A cDNA-based comparison of dehydration-induced proteins (dehydrins) in barley and corn

Abstract

Several cDNAs related to an ABA-induced cDNA from barley aleurone were isolated from barley and corn seedlings that were undergoing dehydration. Four different barley polypeptides with sizes of 22.6, 16.2, 14.4 and 14.2 kDa and a single corn polypeptide with a size of 17.0 kDa were predicted from the nucleotide sequences of the cDNAs. These dehydration-induced proteins (dehydrins) are very similar to each other and to a previously identified rice protein induced by ABA and salt, and have at least some similarity to a previously identified cotton embryo protein. Each dehydrin is extremely hydrophilic, glycine-rich, cysteine- and tryptophan-free and contains repeated units in a conserved linear order. A lysine-rich repeating unit occurs twice in each protein, once at the carboxy terminus and once partway through the polypeptide, adjacent to a succession of serines. This repeating unit and the adjacent flanking run of serines are conserved with minimal variation among all dehydrins. Another repeating unit is flanked by the two copies of the lysine-rich unit, and varies in number from one to five copies.
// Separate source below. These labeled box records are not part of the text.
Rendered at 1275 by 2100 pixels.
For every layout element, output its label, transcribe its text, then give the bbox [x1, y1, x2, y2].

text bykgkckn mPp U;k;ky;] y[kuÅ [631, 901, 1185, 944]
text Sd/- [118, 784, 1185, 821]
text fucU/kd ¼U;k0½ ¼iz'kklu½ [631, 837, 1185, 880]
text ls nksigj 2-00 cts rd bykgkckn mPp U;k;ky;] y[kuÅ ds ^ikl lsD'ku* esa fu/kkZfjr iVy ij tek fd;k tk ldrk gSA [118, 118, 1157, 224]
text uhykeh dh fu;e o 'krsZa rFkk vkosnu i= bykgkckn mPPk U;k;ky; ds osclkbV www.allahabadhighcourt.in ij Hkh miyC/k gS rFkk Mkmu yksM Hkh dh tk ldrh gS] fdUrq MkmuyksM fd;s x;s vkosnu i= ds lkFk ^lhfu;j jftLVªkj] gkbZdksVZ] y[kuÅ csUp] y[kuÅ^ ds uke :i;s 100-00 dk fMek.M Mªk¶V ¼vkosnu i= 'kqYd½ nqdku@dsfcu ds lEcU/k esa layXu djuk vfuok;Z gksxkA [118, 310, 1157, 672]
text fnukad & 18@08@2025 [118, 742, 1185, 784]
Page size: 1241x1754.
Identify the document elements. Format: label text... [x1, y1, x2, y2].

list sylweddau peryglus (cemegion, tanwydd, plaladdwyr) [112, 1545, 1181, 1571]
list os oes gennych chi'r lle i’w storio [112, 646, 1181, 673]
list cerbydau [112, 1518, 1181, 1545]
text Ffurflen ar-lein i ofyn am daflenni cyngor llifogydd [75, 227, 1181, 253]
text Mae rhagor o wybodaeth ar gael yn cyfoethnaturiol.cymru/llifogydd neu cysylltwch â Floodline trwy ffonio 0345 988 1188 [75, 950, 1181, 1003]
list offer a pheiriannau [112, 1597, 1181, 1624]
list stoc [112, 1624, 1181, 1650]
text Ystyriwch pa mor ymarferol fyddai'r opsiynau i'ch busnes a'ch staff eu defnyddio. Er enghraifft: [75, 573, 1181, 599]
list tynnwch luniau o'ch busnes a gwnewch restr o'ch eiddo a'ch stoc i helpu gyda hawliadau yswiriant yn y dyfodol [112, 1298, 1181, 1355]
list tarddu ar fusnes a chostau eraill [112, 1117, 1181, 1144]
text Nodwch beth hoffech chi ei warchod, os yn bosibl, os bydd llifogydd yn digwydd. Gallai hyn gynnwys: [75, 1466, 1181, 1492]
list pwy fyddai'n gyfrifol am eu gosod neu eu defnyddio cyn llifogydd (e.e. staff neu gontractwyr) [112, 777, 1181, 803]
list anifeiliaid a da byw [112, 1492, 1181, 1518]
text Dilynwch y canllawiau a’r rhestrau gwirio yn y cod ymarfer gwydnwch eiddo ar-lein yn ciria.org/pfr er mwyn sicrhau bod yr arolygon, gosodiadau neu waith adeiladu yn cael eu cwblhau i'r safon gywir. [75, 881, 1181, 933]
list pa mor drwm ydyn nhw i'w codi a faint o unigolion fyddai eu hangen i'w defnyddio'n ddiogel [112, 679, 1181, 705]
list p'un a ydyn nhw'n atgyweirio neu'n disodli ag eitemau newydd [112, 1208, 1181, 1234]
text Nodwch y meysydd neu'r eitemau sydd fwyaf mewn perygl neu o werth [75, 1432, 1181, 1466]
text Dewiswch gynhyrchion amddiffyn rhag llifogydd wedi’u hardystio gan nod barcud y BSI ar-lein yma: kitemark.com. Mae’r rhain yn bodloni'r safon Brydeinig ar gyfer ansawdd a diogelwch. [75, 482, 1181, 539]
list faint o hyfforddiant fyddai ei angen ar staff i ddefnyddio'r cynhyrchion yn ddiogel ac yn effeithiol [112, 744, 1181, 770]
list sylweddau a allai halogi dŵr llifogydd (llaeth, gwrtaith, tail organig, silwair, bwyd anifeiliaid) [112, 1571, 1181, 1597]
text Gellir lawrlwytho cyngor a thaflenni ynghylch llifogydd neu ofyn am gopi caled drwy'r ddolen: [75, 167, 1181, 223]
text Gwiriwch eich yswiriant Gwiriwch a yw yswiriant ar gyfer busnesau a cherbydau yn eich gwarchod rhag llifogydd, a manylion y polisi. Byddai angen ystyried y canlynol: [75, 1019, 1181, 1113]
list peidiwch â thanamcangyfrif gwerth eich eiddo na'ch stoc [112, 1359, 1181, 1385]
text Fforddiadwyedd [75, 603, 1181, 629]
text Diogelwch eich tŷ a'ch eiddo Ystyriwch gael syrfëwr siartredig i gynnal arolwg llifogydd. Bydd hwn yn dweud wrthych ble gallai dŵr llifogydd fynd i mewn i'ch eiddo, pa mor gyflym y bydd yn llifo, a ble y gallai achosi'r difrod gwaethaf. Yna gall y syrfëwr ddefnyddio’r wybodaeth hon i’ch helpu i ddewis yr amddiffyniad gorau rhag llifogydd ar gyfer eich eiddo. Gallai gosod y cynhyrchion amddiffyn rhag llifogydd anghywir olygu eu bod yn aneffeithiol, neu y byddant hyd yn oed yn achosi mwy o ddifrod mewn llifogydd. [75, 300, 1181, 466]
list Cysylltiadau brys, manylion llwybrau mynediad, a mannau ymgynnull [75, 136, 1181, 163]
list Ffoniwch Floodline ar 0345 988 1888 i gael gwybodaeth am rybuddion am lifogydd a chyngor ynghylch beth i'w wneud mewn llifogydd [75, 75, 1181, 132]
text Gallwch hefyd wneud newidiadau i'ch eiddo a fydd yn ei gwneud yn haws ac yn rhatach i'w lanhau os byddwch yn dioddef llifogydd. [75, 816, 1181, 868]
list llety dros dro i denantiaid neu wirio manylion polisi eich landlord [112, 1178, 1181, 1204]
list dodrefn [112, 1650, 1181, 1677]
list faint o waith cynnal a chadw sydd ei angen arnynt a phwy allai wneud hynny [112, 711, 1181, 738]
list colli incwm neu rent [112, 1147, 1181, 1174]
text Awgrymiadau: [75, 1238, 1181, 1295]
This latter repeating unit is less conserved than the former, varying even within a singly dehydrin. The messenger RNAs corresponding to each cDNA are abundant in dehydrating, but not in well-watered seedlings. The amino acid sequence of tryptic peptides from purified dehydration-induced proteins of corn established that the corn cDNAs correspond to a protein that is produced in abundance during the response of corn seedlings to dehydration.